Begitu juga yang terjadi pada toko hadiah, bunga, dan penjual pita. Aku masih ingat, di dekat rumahku di perumahan Taman Pondok Jati, Sidoarjo, di pasar pagi ada seorang kakek penjual bunga. Umurnya menua, sendal yang dipakai sudah usang, celananya tambal sana-sini dan dipakai setiap hari. Setiap hari ia berdiam membawa dagangannya dan terpekur duduk di depan kali. Menanti ada pembeli yang sudi menukarkan bunga plastik bikinannya dengan selembar uang seribu rupiah. Sayang sekali, tidak ada yang membeli, bahkan menoleh. Kakek itu diam. Hanya diam. Dia tidak memiliki ponsel untuk sekedar mengusir sepi. Hidung bengkoknya tak kenal lelah mengambil nafas-nafas yang sabar.



Setiap hari aku melihatnya, ketika berlari pagi melewati pasar pagi Taman Pondok Jati atau saat kebetulan membeli bawang merah di pasar. Aku melihatnya dan selalu saja terenyuh.
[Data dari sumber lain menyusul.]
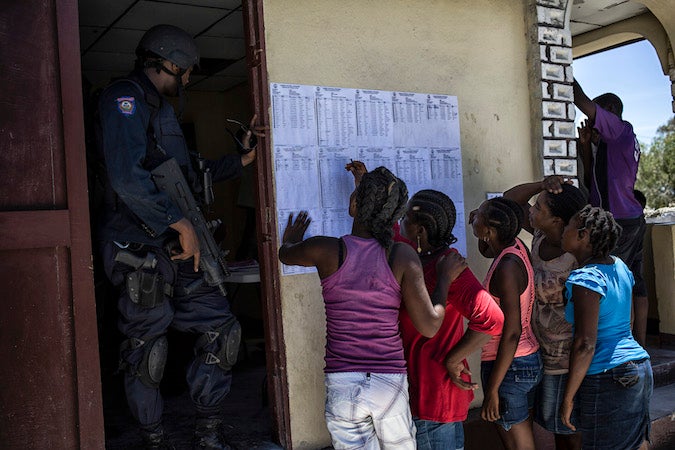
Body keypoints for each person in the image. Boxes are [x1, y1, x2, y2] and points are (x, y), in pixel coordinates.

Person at [96, 24, 264, 449]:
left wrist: (240, 160)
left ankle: (206, 433)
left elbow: (187, 174)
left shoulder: (163, 111)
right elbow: (127, 178)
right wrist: (180, 223)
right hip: (139, 250)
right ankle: (153, 439)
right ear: (168, 63)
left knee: (222, 332)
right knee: (146, 350)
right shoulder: (125, 100)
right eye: (186, 71)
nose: (188, 79)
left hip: (180, 249)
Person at [278, 166, 462, 450]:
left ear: (354, 205)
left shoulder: (326, 250)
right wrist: (445, 280)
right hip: (388, 381)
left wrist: (291, 239)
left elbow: (286, 254)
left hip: (343, 383)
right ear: (396, 218)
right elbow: (430, 326)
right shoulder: (401, 255)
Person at [397, 189, 505, 450]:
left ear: (420, 231)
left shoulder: (449, 267)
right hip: (426, 392)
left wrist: (453, 358)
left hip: (433, 394)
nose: (400, 221)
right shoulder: (416, 255)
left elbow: (493, 320)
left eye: (405, 218)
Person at [504, 177, 587, 449]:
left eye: (539, 208)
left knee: (569, 429)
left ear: (558, 222)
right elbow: (510, 199)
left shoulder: (576, 257)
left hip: (566, 360)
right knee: (550, 424)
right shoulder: (539, 236)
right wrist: (542, 185)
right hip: (540, 355)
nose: (533, 210)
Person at [560, 205, 653, 450]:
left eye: (568, 225)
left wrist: (568, 398)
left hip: (609, 376)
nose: (563, 230)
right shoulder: (620, 267)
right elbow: (629, 322)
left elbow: (585, 344)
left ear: (584, 235)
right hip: (639, 367)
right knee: (635, 443)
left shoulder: (586, 279)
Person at [574, 78, 648, 347]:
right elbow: (594, 179)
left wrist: (561, 70)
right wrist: (585, 147)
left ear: (609, 112)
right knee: (636, 282)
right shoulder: (612, 142)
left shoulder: (618, 129)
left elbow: (580, 101)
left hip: (620, 221)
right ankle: (638, 343)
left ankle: (624, 347)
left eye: (598, 115)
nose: (593, 123)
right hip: (629, 217)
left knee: (620, 283)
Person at [470, 197, 542, 450]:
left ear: (489, 231)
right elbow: (487, 249)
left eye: (479, 214)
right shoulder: (514, 247)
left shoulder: (507, 269)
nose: (475, 214)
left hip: (510, 366)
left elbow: (512, 332)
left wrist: (492, 390)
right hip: (523, 361)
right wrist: (479, 227)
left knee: (518, 445)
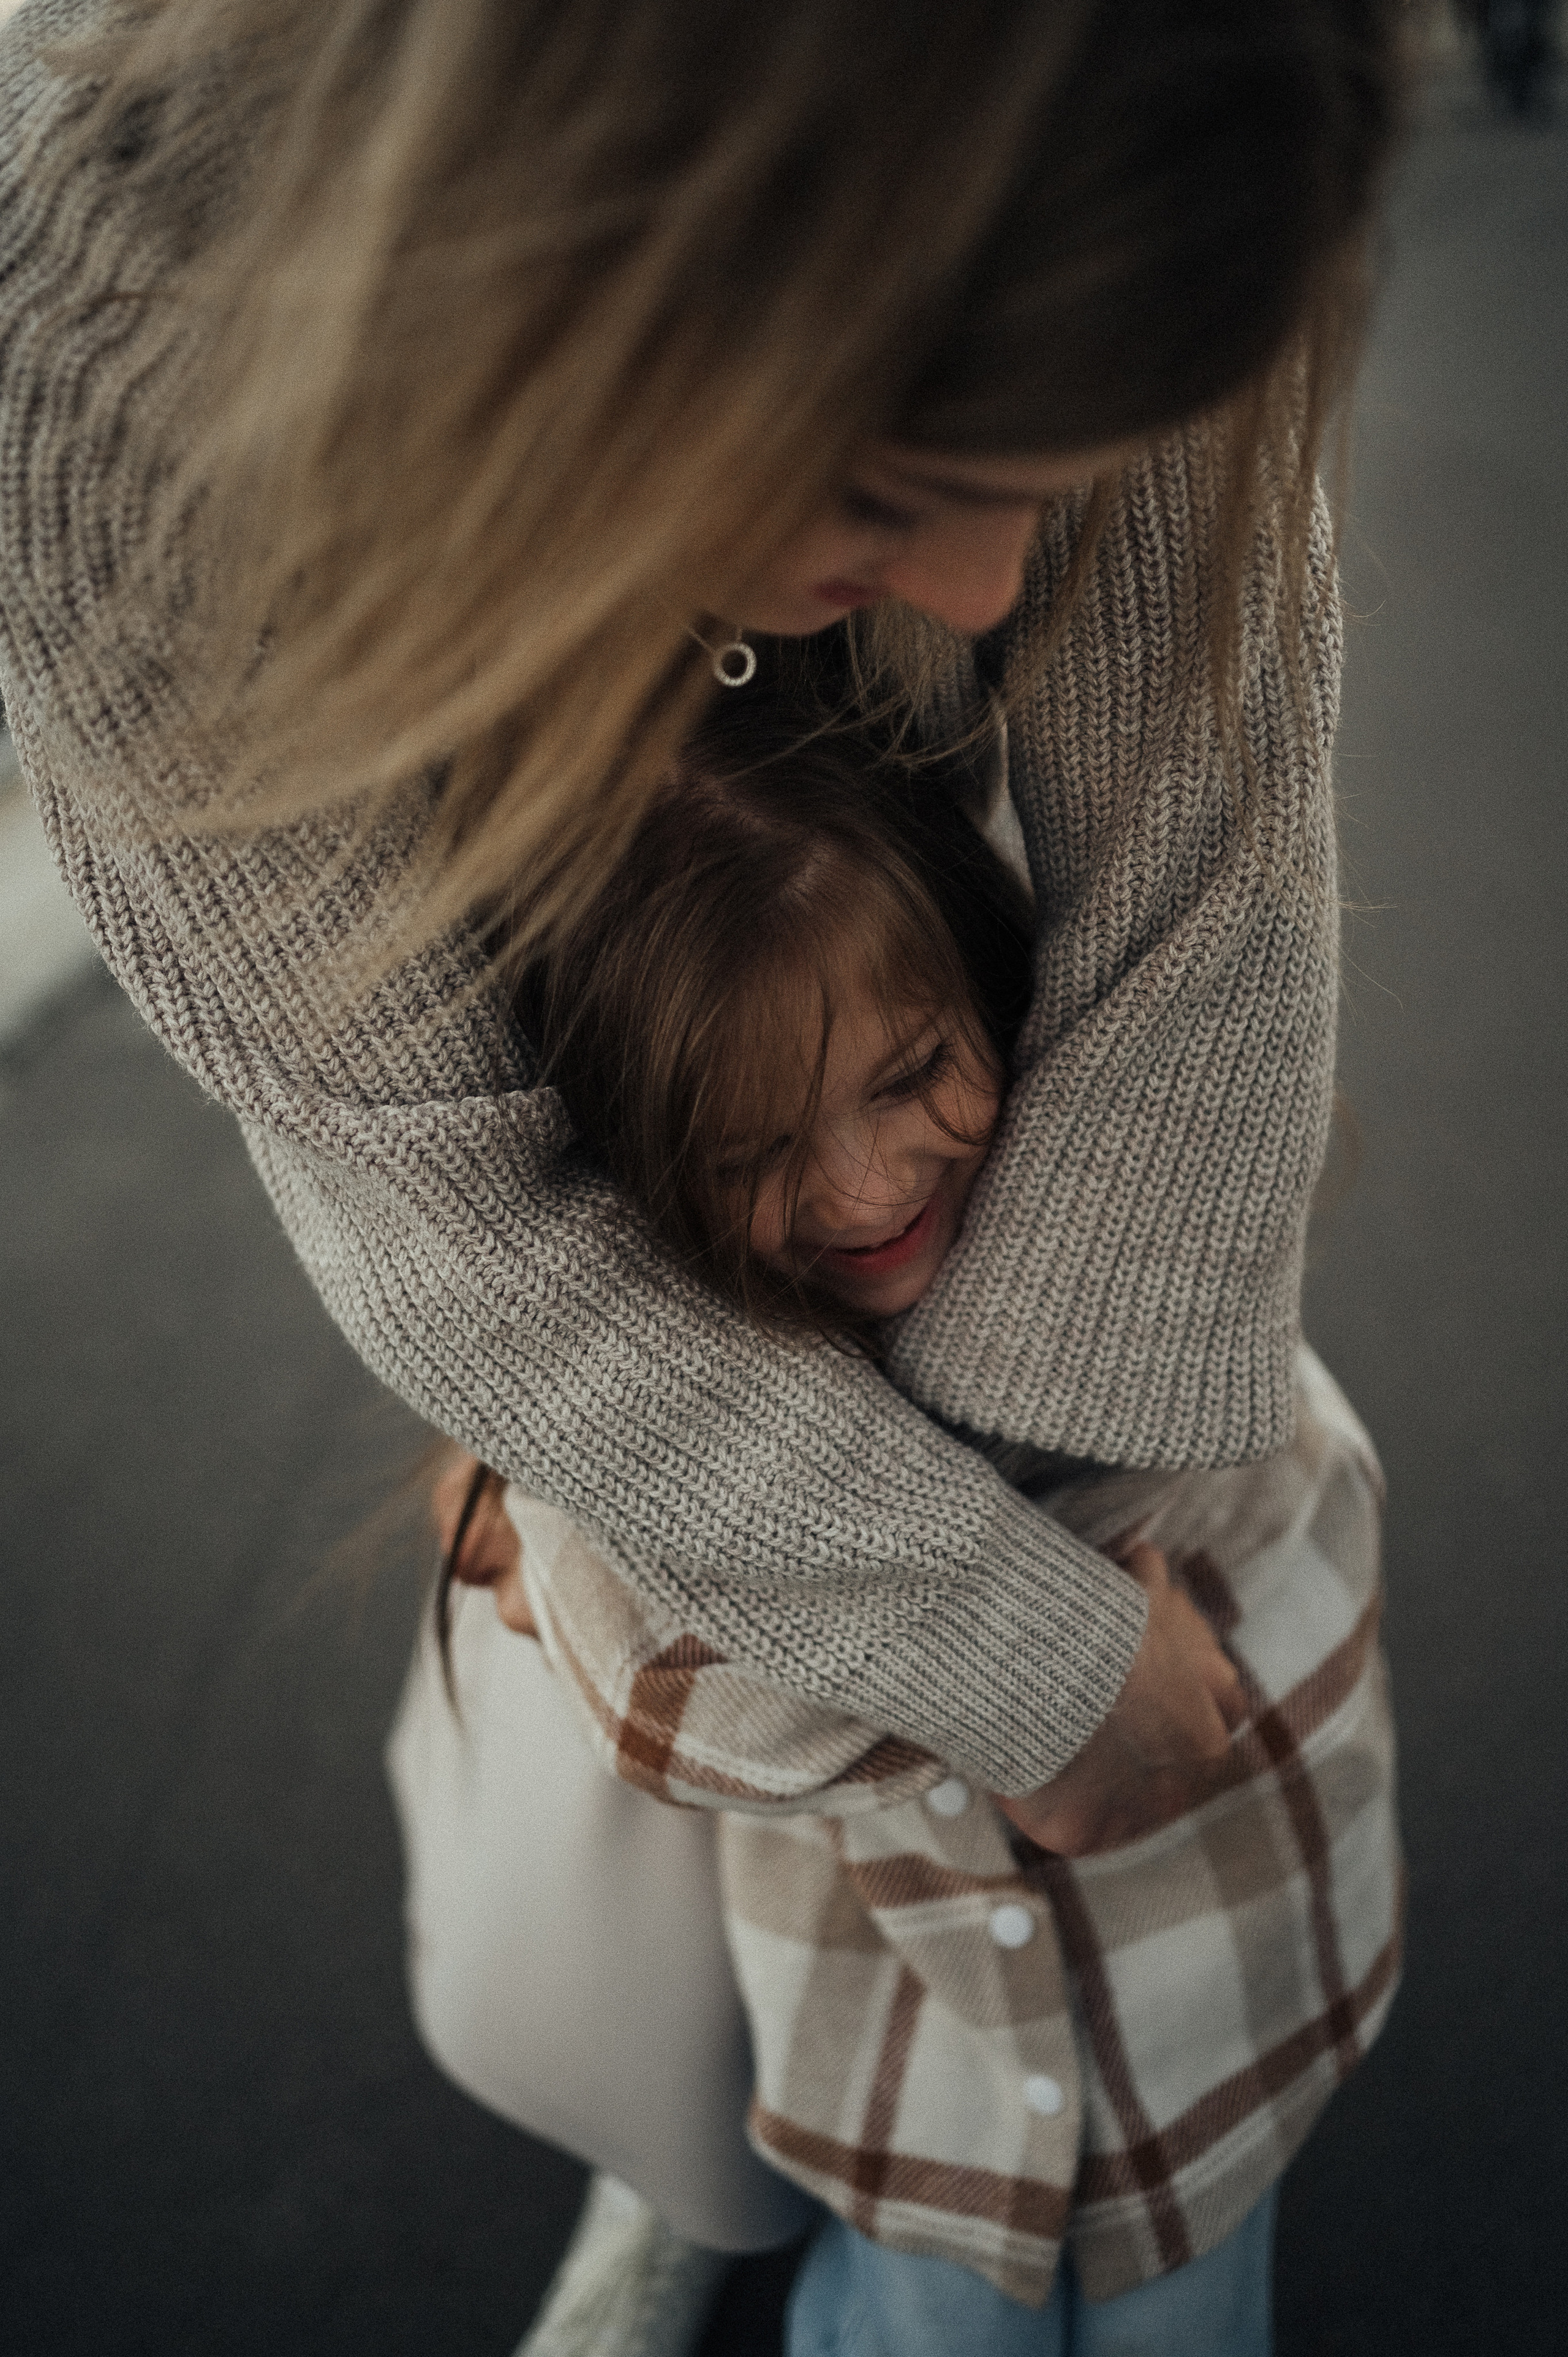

Ia berjualan setiap hari di situ dan tidak ada seorang pun yang menghampirinya. Dia seperti bagian dari trotoar, seakan kerikil.

Saat itu umurku empat belas tahun dan aku masih SMP. Aku memutuskan untuk menghampiri kakek itu dan membeli beberapa ikat bunga.

Aku bertanya pada kakek itu kenapa terus berjualan bunga padahal tidak pernah aku melihat ada pembeli. Kakek itu hanya tersenyum mendengar pertanyaanku yang lugu.

"Namanya cari duit nak, laku tidak laku adalah urusan Tuhan," Ia mengambil nafas sejenak "Jika saya mati karena menjual bunga, saya bangga sebab saya mati karena menjual kasih sayang. Bukan menjual alkohol, rokok, ganja, dan hal-hal tidak berguna lainnya,"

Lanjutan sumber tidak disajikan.